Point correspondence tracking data
⁂

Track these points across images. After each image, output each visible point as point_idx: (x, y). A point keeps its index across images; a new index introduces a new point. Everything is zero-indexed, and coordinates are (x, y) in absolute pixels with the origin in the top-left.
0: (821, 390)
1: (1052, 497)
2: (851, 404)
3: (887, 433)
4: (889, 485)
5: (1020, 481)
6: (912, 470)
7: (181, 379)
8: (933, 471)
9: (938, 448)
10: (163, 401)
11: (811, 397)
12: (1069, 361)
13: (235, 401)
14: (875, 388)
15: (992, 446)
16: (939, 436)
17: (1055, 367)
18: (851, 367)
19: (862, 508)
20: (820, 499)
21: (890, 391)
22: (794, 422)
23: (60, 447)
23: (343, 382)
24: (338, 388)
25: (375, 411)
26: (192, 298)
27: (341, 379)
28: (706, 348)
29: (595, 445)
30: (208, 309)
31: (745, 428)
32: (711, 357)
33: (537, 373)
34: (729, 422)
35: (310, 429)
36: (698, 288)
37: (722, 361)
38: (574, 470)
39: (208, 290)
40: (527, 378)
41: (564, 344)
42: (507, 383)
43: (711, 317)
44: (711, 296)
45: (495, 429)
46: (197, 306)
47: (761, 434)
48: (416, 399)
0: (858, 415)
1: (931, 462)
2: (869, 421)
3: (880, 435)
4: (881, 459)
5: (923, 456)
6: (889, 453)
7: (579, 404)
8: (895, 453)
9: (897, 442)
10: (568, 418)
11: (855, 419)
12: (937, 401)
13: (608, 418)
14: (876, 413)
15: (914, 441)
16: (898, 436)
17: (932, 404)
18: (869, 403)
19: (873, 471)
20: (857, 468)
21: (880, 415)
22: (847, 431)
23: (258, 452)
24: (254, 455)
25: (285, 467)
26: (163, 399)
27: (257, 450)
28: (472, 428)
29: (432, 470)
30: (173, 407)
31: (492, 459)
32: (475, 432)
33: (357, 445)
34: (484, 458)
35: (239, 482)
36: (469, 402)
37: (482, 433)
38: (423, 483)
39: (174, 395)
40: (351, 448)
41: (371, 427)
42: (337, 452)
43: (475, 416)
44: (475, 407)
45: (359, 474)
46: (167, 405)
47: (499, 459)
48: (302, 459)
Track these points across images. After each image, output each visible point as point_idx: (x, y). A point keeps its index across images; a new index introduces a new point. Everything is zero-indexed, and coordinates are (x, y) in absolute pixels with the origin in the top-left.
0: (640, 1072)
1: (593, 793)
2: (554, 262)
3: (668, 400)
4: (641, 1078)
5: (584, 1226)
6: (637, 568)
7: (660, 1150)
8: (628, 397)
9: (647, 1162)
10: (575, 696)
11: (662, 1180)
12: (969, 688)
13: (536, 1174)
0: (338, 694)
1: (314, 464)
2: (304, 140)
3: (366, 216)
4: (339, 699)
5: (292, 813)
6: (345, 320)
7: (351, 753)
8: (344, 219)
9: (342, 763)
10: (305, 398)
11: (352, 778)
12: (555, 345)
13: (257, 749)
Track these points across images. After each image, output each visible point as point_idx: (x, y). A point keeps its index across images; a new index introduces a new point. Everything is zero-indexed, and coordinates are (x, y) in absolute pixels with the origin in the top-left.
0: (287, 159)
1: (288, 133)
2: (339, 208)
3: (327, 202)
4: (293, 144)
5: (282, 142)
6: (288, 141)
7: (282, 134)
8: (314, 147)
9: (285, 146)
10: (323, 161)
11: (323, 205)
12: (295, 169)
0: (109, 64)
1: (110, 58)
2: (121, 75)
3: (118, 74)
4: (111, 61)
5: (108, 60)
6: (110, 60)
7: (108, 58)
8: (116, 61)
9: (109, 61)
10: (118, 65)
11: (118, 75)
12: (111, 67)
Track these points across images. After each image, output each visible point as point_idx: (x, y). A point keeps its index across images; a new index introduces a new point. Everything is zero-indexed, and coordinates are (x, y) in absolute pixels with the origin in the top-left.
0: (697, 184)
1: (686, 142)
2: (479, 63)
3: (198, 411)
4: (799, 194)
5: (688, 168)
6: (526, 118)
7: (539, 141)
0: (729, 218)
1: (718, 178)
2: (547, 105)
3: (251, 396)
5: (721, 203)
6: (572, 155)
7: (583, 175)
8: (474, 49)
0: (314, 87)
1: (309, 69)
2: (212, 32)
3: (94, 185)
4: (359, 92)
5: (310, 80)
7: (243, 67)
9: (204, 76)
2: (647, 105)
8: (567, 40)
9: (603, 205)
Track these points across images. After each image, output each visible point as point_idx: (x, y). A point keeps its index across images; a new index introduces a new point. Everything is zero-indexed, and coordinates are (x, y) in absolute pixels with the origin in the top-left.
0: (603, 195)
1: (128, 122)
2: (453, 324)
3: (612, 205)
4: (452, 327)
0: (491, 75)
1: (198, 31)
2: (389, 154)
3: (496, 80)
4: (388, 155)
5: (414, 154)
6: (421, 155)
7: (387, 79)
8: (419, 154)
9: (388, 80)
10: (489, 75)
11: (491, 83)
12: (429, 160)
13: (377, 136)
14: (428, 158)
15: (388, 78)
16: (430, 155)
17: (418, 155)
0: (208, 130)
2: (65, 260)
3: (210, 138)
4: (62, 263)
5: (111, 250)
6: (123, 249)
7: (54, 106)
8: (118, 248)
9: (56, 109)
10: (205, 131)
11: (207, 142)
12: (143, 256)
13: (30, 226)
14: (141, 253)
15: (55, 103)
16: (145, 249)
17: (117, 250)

⁂

**Work request**
Print all of the records above again, line for line and with no changes.

**Task response**
Track these points across images. After each image, output each visible point as point_idx: (x, y). A point keeps its index across images; a new index introduces a new point. Everything is zero-indexed, and coordinates are (x, y) in absolute pixels with the origin in the top-left.
0: (821, 390)
1: (1052, 497)
2: (851, 404)
3: (887, 433)
4: (889, 485)
5: (1020, 481)
6: (912, 470)
7: (181, 379)
8: (933, 471)
9: (938, 448)
10: (163, 401)
11: (811, 397)
12: (1069, 361)
13: (235, 401)
14: (875, 388)
15: (992, 446)
16: (939, 436)
17: (1055, 367)
18: (851, 367)
19: (862, 508)
20: (820, 499)
21: (890, 391)
22: (794, 422)
23: (60, 447)
23: (343, 382)
24: (338, 388)
25: (375, 411)
26: (192, 298)
27: (341, 379)
28: (706, 348)
29: (595, 445)
30: (208, 309)
31: (745, 428)
32: (711, 357)
33: (537, 373)
34: (729, 422)
35: (310, 429)
36: (698, 288)
37: (722, 361)
38: (574, 470)
39: (208, 290)
40: (527, 378)
41: (564, 344)
42: (507, 383)
43: (711, 317)
44: (711, 296)
45: (495, 429)
46: (197, 306)
47: (761, 434)
48: (416, 399)
0: (858, 415)
1: (931, 462)
2: (869, 421)
3: (880, 435)
4: (881, 459)
5: (923, 456)
6: (889, 453)
7: (579, 404)
8: (895, 453)
9: (897, 442)
10: (568, 418)
11: (855, 419)
12: (937, 401)
13: (608, 418)
14: (876, 413)
15: (914, 441)
16: (898, 436)
17: (932, 404)
18: (869, 403)
19: (873, 471)
20: (857, 468)
21: (880, 415)
22: (847, 431)
23: (258, 452)
24: (254, 455)
25: (285, 467)
26: (163, 399)
27: (257, 450)
28: (472, 428)
29: (432, 470)
30: (173, 407)
31: (492, 459)
32: (475, 432)
33: (357, 445)
34: (484, 458)
35: (239, 482)
36: (469, 402)
37: (482, 433)
38: (423, 483)
39: (174, 395)
40: (351, 448)
41: (371, 427)
42: (337, 452)
43: (475, 416)
44: (475, 407)
45: (359, 474)
46: (167, 405)
47: (499, 459)
48: (302, 459)
Track these points across images. After each image, output each visible point as point_idx: (x, y). A point keeps its index across images; a new index introduces a new point. Everything is zero-indexed, and coordinates are (x, y) in absolute pixels with the origin in the top-left.
0: (640, 1072)
1: (593, 793)
2: (554, 262)
3: (668, 400)
4: (641, 1078)
5: (584, 1226)
6: (637, 568)
7: (660, 1150)
8: (628, 397)
9: (647, 1162)
10: (575, 696)
11: (662, 1180)
12: (969, 688)
13: (536, 1174)
0: (338, 694)
1: (314, 464)
2: (304, 140)
3: (366, 216)
4: (339, 699)
5: (292, 813)
6: (345, 320)
7: (351, 753)
8: (344, 219)
9: (342, 763)
10: (305, 398)
11: (352, 778)
12: (555, 345)
13: (257, 749)
Track these points across images. After each image, output each visible point as point_idx: (x, y). A point keeps its index across images; a new index introduces a new point. Everything is zero-indexed, and coordinates are (x, y) in absolute pixels with the origin in the top-left.
0: (287, 159)
1: (288, 133)
2: (339, 208)
3: (327, 202)
4: (293, 144)
5: (282, 142)
6: (288, 141)
7: (282, 134)
8: (314, 147)
9: (285, 146)
10: (323, 161)
11: (323, 205)
12: (295, 169)
0: (109, 64)
1: (110, 58)
2: (121, 75)
3: (118, 74)
4: (111, 61)
5: (108, 60)
6: (110, 60)
7: (108, 58)
8: (116, 61)
9: (109, 61)
10: (118, 65)
11: (118, 75)
12: (111, 67)
Track these points across images. After each image, output each visible point as point_idx: (x, y). A point keeps its index across images; a new index introduces a new point. Everything is zero-indexed, and coordinates are (x, y) in absolute pixels with the origin in the top-left.
0: (697, 184)
1: (686, 142)
2: (479, 63)
3: (198, 411)
4: (799, 194)
5: (688, 168)
6: (526, 118)
7: (539, 141)
0: (729, 218)
1: (718, 178)
2: (547, 105)
3: (251, 396)
5: (721, 203)
6: (572, 155)
7: (583, 175)
8: (474, 49)
0: (314, 87)
1: (309, 69)
2: (212, 32)
3: (94, 185)
4: (359, 92)
5: (310, 80)
7: (243, 67)
9: (204, 76)
2: (647, 105)
8: (567, 40)
9: (603, 205)
Track these points across images. After each image, output each visible point as point_idx: (x, y). A point keeps its index across images; a new index introduces a new point. Everything is zero-indexed, and coordinates are (x, y) in absolute pixels with the origin in the top-left.
0: (603, 195)
1: (128, 122)
2: (453, 324)
3: (612, 205)
4: (452, 327)
0: (491, 75)
1: (198, 31)
2: (389, 154)
3: (496, 80)
4: (388, 155)
5: (414, 154)
6: (421, 155)
7: (387, 79)
8: (419, 154)
9: (388, 80)
10: (489, 75)
11: (491, 83)
12: (429, 160)
13: (377, 136)
14: (428, 158)
15: (388, 78)
16: (430, 155)
17: (418, 155)
0: (208, 130)
2: (65, 260)
3: (210, 138)
4: (62, 263)
5: (111, 250)
6: (123, 249)
7: (54, 106)
8: (118, 248)
9: (56, 109)
10: (205, 131)
11: (207, 142)
12: (143, 256)
13: (30, 226)
14: (141, 253)
15: (55, 103)
16: (145, 249)
17: (117, 250)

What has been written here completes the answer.